Reproduce the text of the listing below line for line, without changes, and leave out the pictures.

> _EXTRACTED DATA_
____

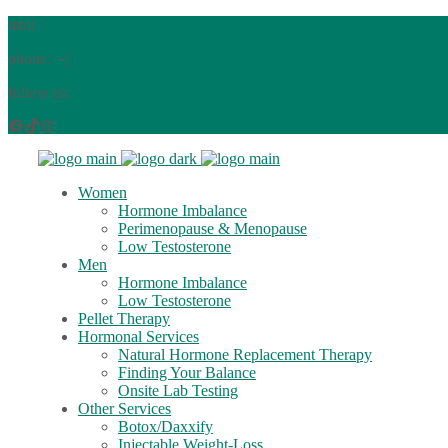
mail:
info@renewedvitality4you.com
phone: +(
484) 516 2937
follow us:
Facebook
TikTok
Instagram
Women
Hormone Imbalance
Perimenopause & Menopause
Low Testosterone
Men
Hormone Imbalance
Low Testosterone
Pellet Therapy
Hormonal Services
Natural Hormone Replacement Therapy
Finding Your Balance
Onsite Lab Testing
Other Services
Botox/Daxxify
Injectable Weight-Loss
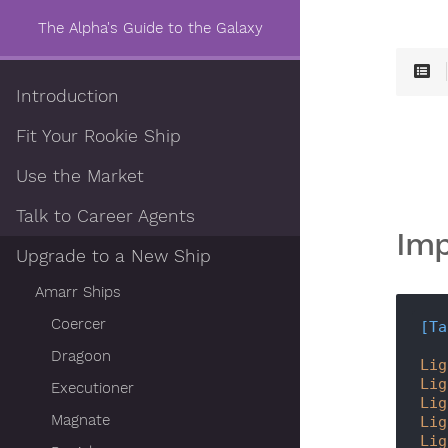
The Alpha's Guide to the Galaxy
Introduction
Fit Your Rookie Ship
Use the Market
Talk to Career Agents
Imp
Upgrade to a New Ship
Amarr Ships
Coercer
[Ta
Dragoon
Lig
Lig
Executioner
Lig
Magnate
Lig
Lig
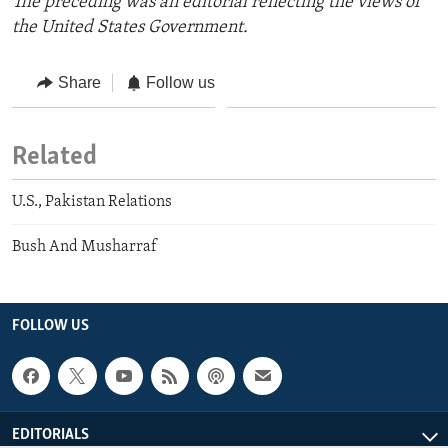
The preceding was an editorial reflecting the views of
the United States Government.
Share
Follow us
Related
U.S., Pakistan Relations
Bush And Musharraf
FOLLOW US
EDITORIALS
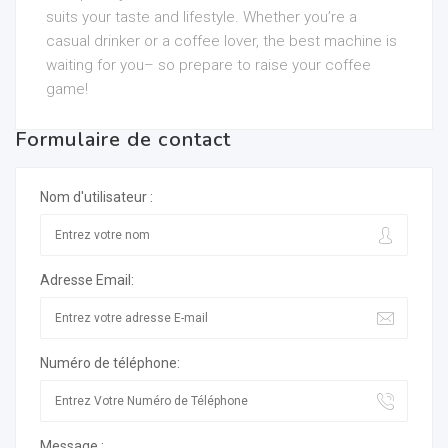
suits your taste and lifestyle. Whether you’re a
casual drinker or a coffee lover, the best machine is
waiting for you– so prepare to raise your coffee
game!
Formulaire de contact
Nom d'utilisateur :
Adresse Email:
Numéro de téléphone:
Message :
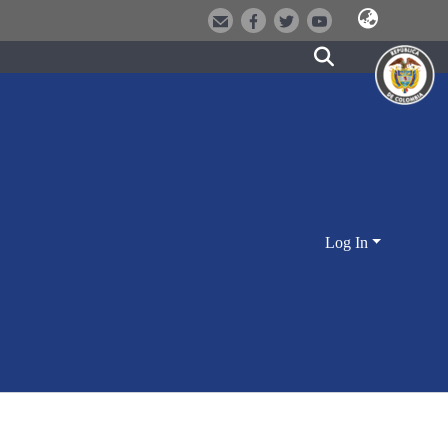
Log In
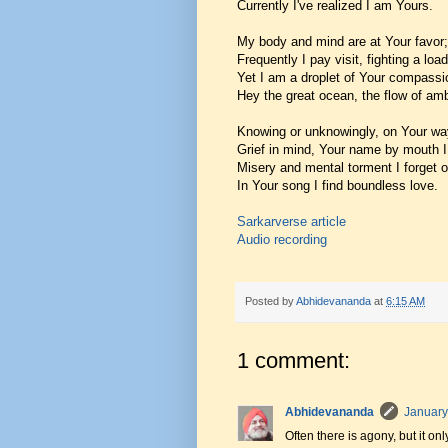
Currently I've realized I am Yours.
My body and mind are at Your favor;
Frequently I pay visit, fighting a load 
Yet I am a droplet of Your compassi
Hey the great ocean, the flow of amb
Knowing or unknowingly, on Your wa
Grief in mind, Your name by mouth I
Misery and mental torment I forget 
In Your song I find boundless love.
Sarkarverse article
Audio recording
Posted by
Abhidevananda
at
6:15 AM
1 comment:
Abhidevananda
January
Often there is agony, but it on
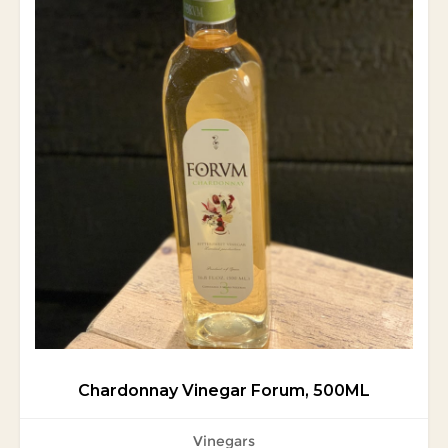
Chardonnay Vinegar Forum, 500ML
Vinegars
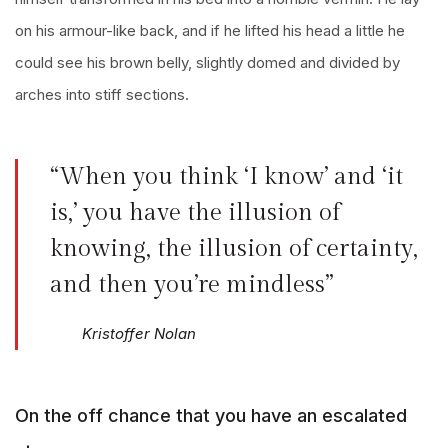
on his armour-like back, and if he lifted his head a little he
could see his brown belly, slightly domed and divided by
arches into stiff sections.
“When you think ‘I know’ and ‘it
is,’ you have the illusion of
knowing, the illusion of certainty,
and then you’re mindless”
Kristoffer Nolan
On the off chance that you have an escalated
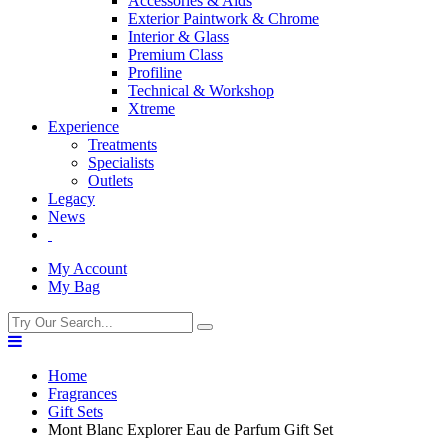
Accessories & Aids
Exterior Paintwork & Chrome
Interior & Glass
Premium Class
Profiline
Technical & Workshop
Xtreme
Experience
Treatments
Specialists
Outlets
Legacy
News
My Account
My Bag
Home
Fragrances
Gift Sets
Mont Blanc Explorer Eau de Parfum Gift Set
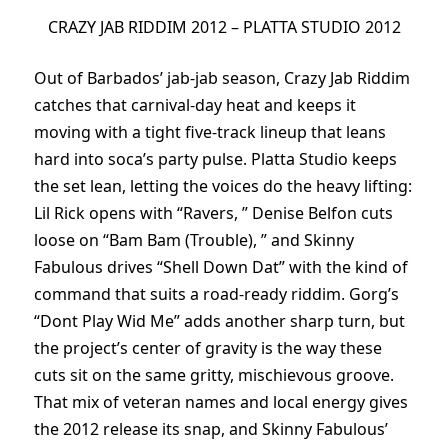
CRAZY JAB RIDDIM 2012 – PLATTA STUDIO 2012
Out of Barbados’ jab-jab season, Crazy Jab Riddim
catches that carnival-day heat and keeps it
moving with a tight five-track lineup that leans
hard into soca’s party pulse. Platta Studio keeps
the set lean, letting the voices do the heavy lifting:
Lil Rick opens with “Ravers, ” Denise Belfon cuts
loose on “Bam Bam (Trouble), ” and Skinny
Fabulous drives “Shell Down Dat” with the kind of
command that suits a road-ready riddim. Gorg’s
“Dont Play Wid Me” adds another sharp turn, but
the project’s center of gravity is the way these
cuts sit on the same gritty, mischievous groove.
That mix of veteran names and local energy gives
the 2012 release its snap, and Skinny Fabulous’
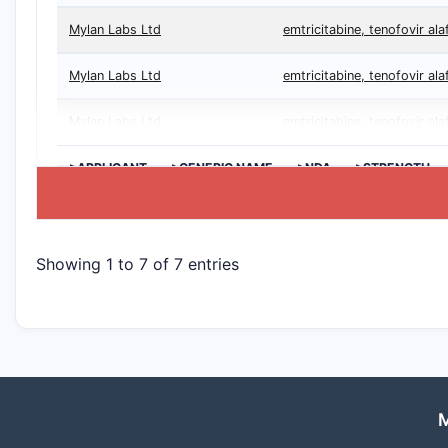
Mylan Labs Ltd
emtricitabine, tenofovir al
Mylan Labs Ltd
emtricitabine, tenofovir al
Mylan Labs Ltd
emtricitabine, tenofovir al
>APPLICANT
>GENERIC NAME
>NDA
>STRENGTH
Showing 1 to 7 of 7 entries
M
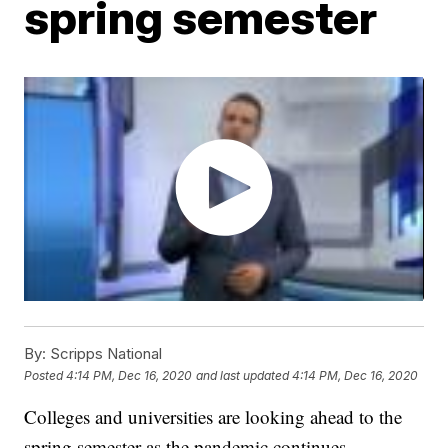
spring semester
By:
Scripps National
Posted
4:14 PM, Dec 16, 2020
and last updated
4:14 PM, Dec 16, 2020
Colleges and universities are looking ahead to the
spring semester as the pandemic continues.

____

> _TASK RESULT_
mail:
info@renewedvitality4you.com
phone: +(
484) 516 2937
follow us:
Facebook
TikTok
Instagram
Women
Hormone Imbalance
Perimenopause & Menopause
Low Testosterone
Men
Hormone Imbalance
Low Testosterone
Pellet Therapy
Hormonal Services
Natural Hormone Replacement Therapy
Finding Your Balance
Onsite Lab Testing
Other Services
Botox/Daxxify
Injectable Weight-Loss
The Alpha's Guide to the Galaxy
Introduction
Fit Your Rookie Ship
Use the Market
Talk to Career Agents
Imp
Upgrade to a New Ship
Amarr Ships
Coercer
[Ta
Dragoon
Lig
Lig
Executioner
Lig
Magnate
Lig
Lig
The preceding was an editorial reflecting the views of
the United States Government.
Share
Follow us
Related
U.S., Pakistan Relations
Bush And Musharraf
FOLLOW US
EDITORIALS
suits your taste and lifestyle. Whether you’re a
casual drinker or a coffee lover, the best machine is
waiting for you– so prepare to raise your coffee
game!
Formulaire de contact
Nom d'utilisateur :
Adresse Email:
Numéro de téléphone:
Message :
Log In
Currently I've realized I am Yours.
My body and mind are at Your favor;
Frequently I pay visit, fighting a load 
Yet I am a droplet of Your compassi
Hey the great ocean, the flow of amb
Knowing or unknowingly, on Your wa
Grief in mind, Your name by mouth I
Misery and mental torment I forget 
In Your song I find boundless love.
Sarkarverse article
Audio recording
Posted by
Abhidevananda
at
6:15 AM
1 comment:
Abhidevananda
January
Often there is agony, but it on
Chardonnay Vinegar Forum, 500ML
Vinegars
on his armour-like back, and if he lifted his head a little he
could see his brown belly, slightly domed and divided by
arches into stiff sections.
“When you think ‘I know’ and ‘it
is,’ you have the illusion of
knowing, the illusion of certainty,
and then you’re mindless”
Kristoffer Nolan
On the off chance that you have an escalated
Accessories & Aids
Exterior Paintwork & Chrome
Interior & Glass
Premium Class
Profiline
Technical & Workshop
Xtreme
Experience
Treatments
Specialists
Outlets
Legacy
News
My Account
My Bag
Home
Fragrances
Gift Sets
Mont Blanc Explorer Eau de Parfum Gift Set
CRAZY JAB RIDDIM 2012 – PLATTA STUDIO 2012
Out of Barbados’ jab-jab season, Crazy Jab Riddim
catches that carnival-day heat and keeps it
moving with a tight five-track lineup that leans
hard into soca’s party pulse. Platta Studio keeps
the set lean, letting the voices do the heavy lifting:
Lil Rick opens with “Ravers, ” Denise Belfon cuts
loose on “Bam Bam (Trouble), ” and Skinny
Fabulous drives “Shell Down Dat” with the kind of
command that suits a road-ready riddim. Gorg’s
“Dont Play Wid Me” adds another sharp turn, but
the project’s center of gravity is the way these
cuts sit on the same gritty, mischievous groove.
That mix of veteran names and local energy gives
the 2012 release its snap, and Skinny Fabulous’
Mylan Labs Ltd
emtricitabine, tenofovir al
Mylan Labs Ltd
emtricitabine, tenofovir al
Mylan Labs Ltd
emtricitabine, tenofovir al
>APPLICANT
>GENERIC NAME
>NDA
>STRENGTH
Showing 1 to 7 of 7 entries
M
spring semester
By:
Scripps National
Posted
4:14 PM, Dec 16, 2020
and last updated
4:14 PM, Dec 16, 2020
Colleges and universities are looking ahead to the
spring semester as the pandemic continues.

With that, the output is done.